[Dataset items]

_____

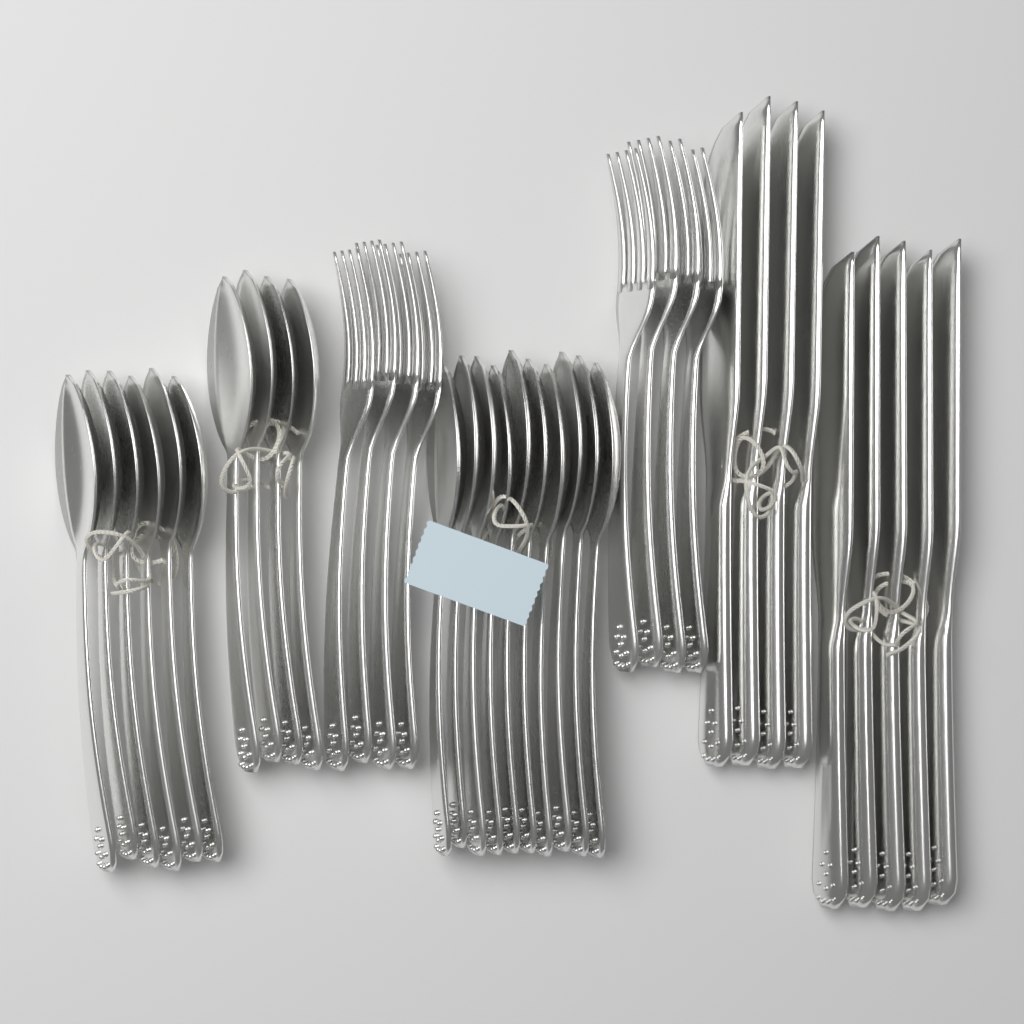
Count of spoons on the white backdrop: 20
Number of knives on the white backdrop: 9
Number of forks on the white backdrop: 8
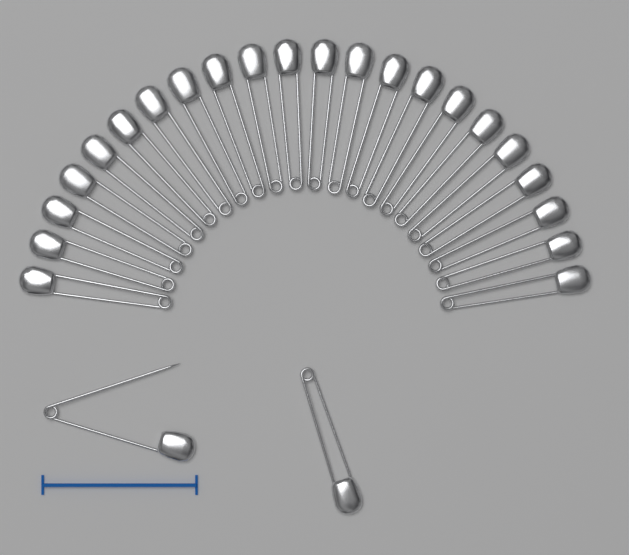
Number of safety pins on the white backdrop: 24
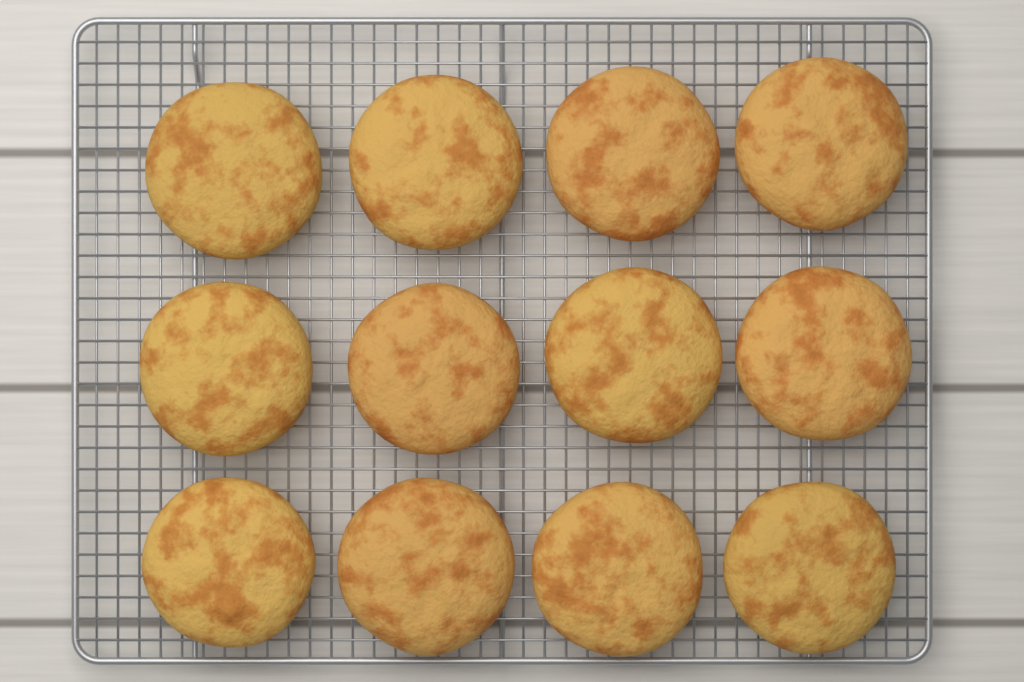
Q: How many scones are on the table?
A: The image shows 12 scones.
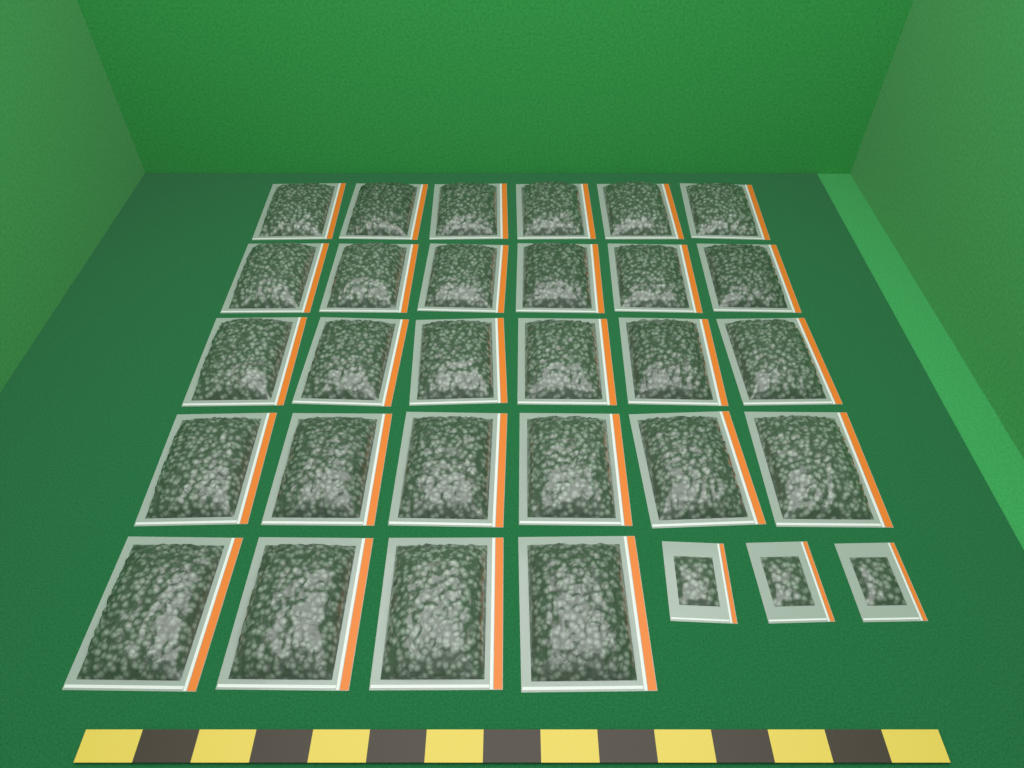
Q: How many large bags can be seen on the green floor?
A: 28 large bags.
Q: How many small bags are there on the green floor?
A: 3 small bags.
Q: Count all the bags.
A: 31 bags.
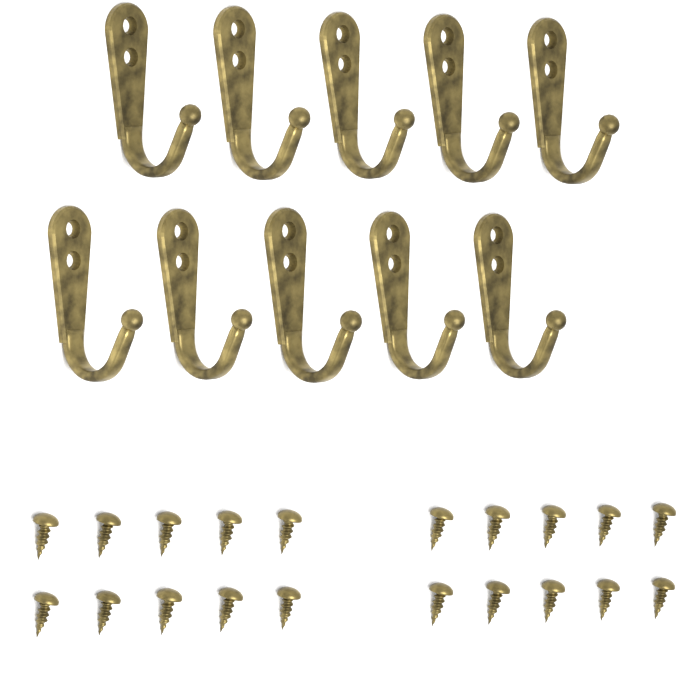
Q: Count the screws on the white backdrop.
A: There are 20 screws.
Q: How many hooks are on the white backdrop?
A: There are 10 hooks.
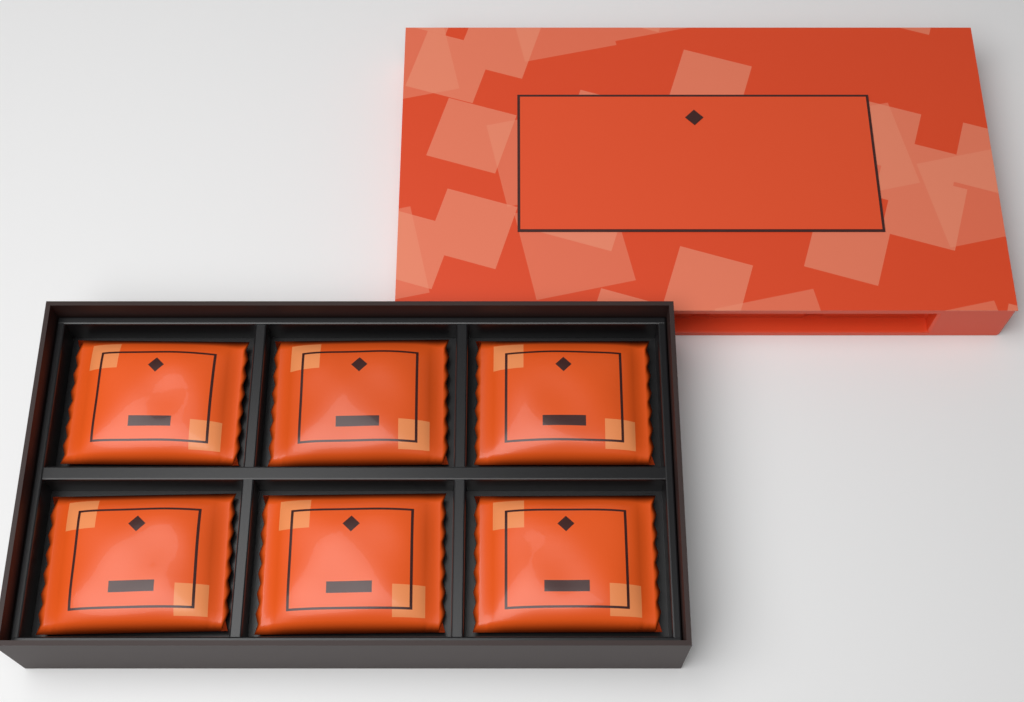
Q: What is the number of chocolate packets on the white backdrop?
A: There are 6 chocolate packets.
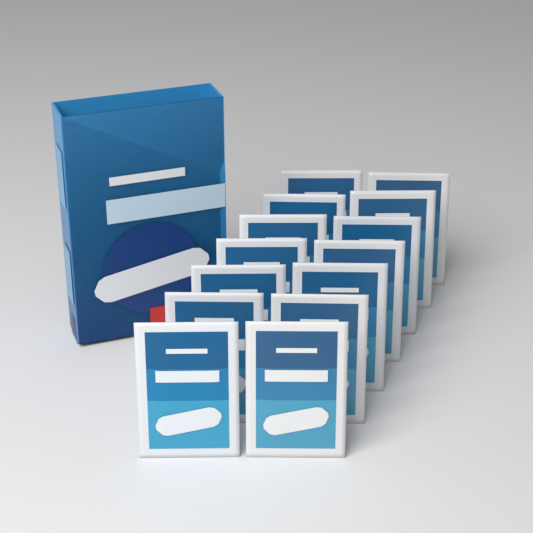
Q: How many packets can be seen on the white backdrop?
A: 14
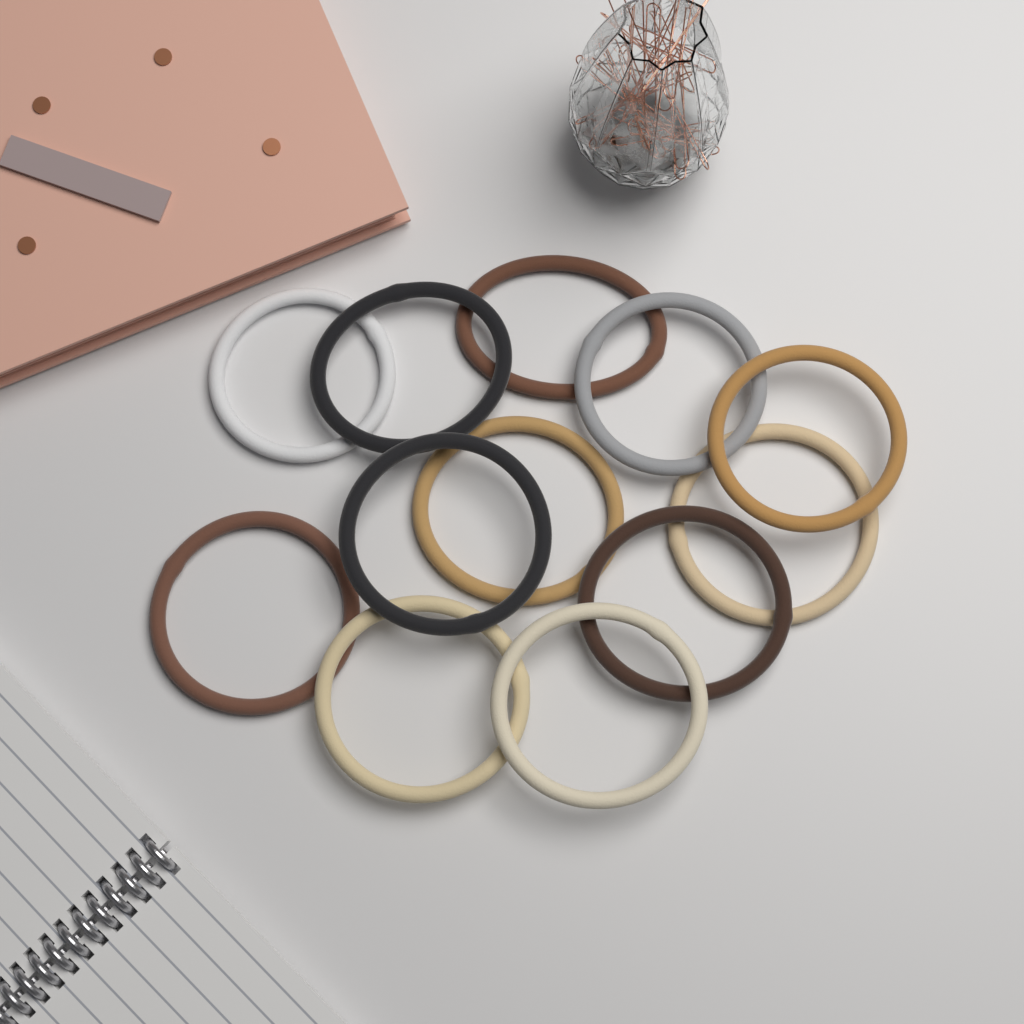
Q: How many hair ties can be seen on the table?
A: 12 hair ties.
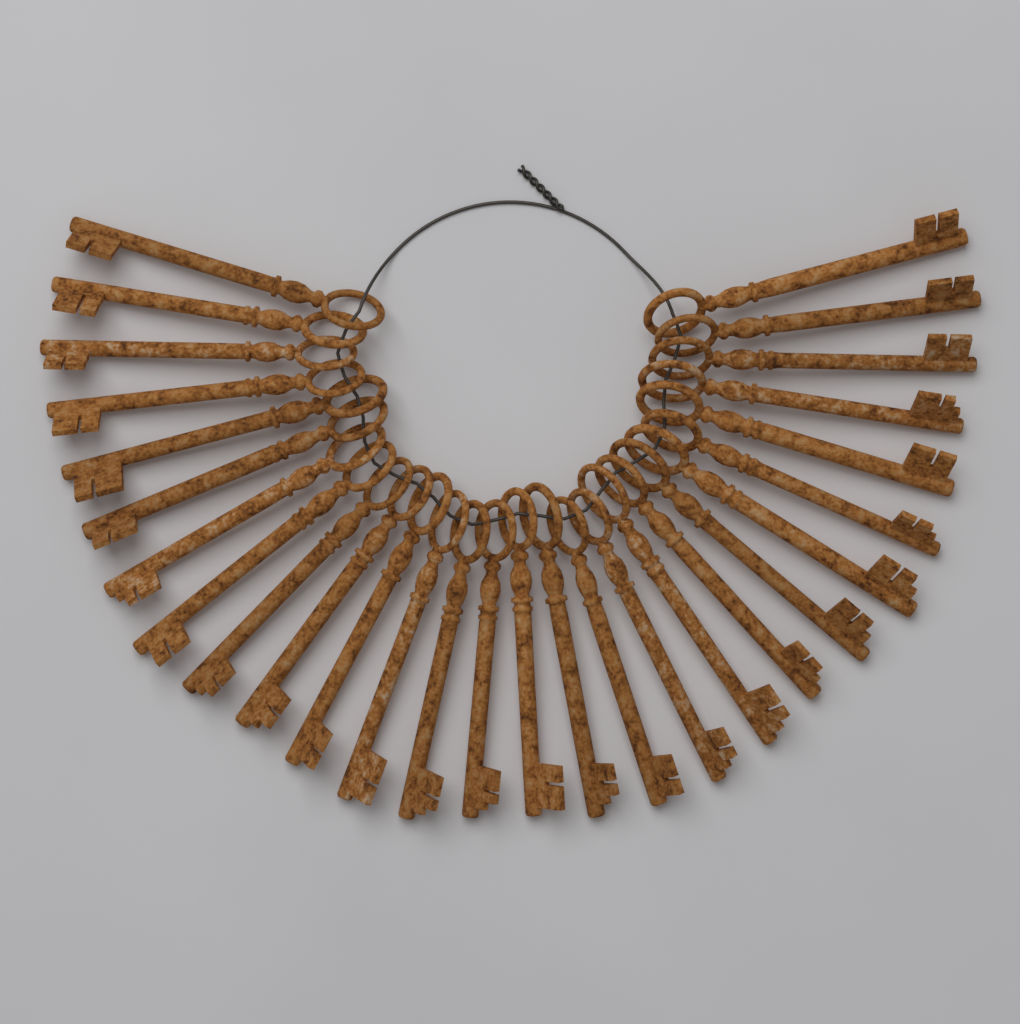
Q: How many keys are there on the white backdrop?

_____

Swap "hair ties" for "hair bands" in the entries from the line with "Q: How many hair" through the end, leaving everything else unchanged. Reproduce only those lines, without the pictures.

Q: How many hair bands can be seen on the table?
A: 12 hair bands.
Q: How many keys are there on the white backdrop?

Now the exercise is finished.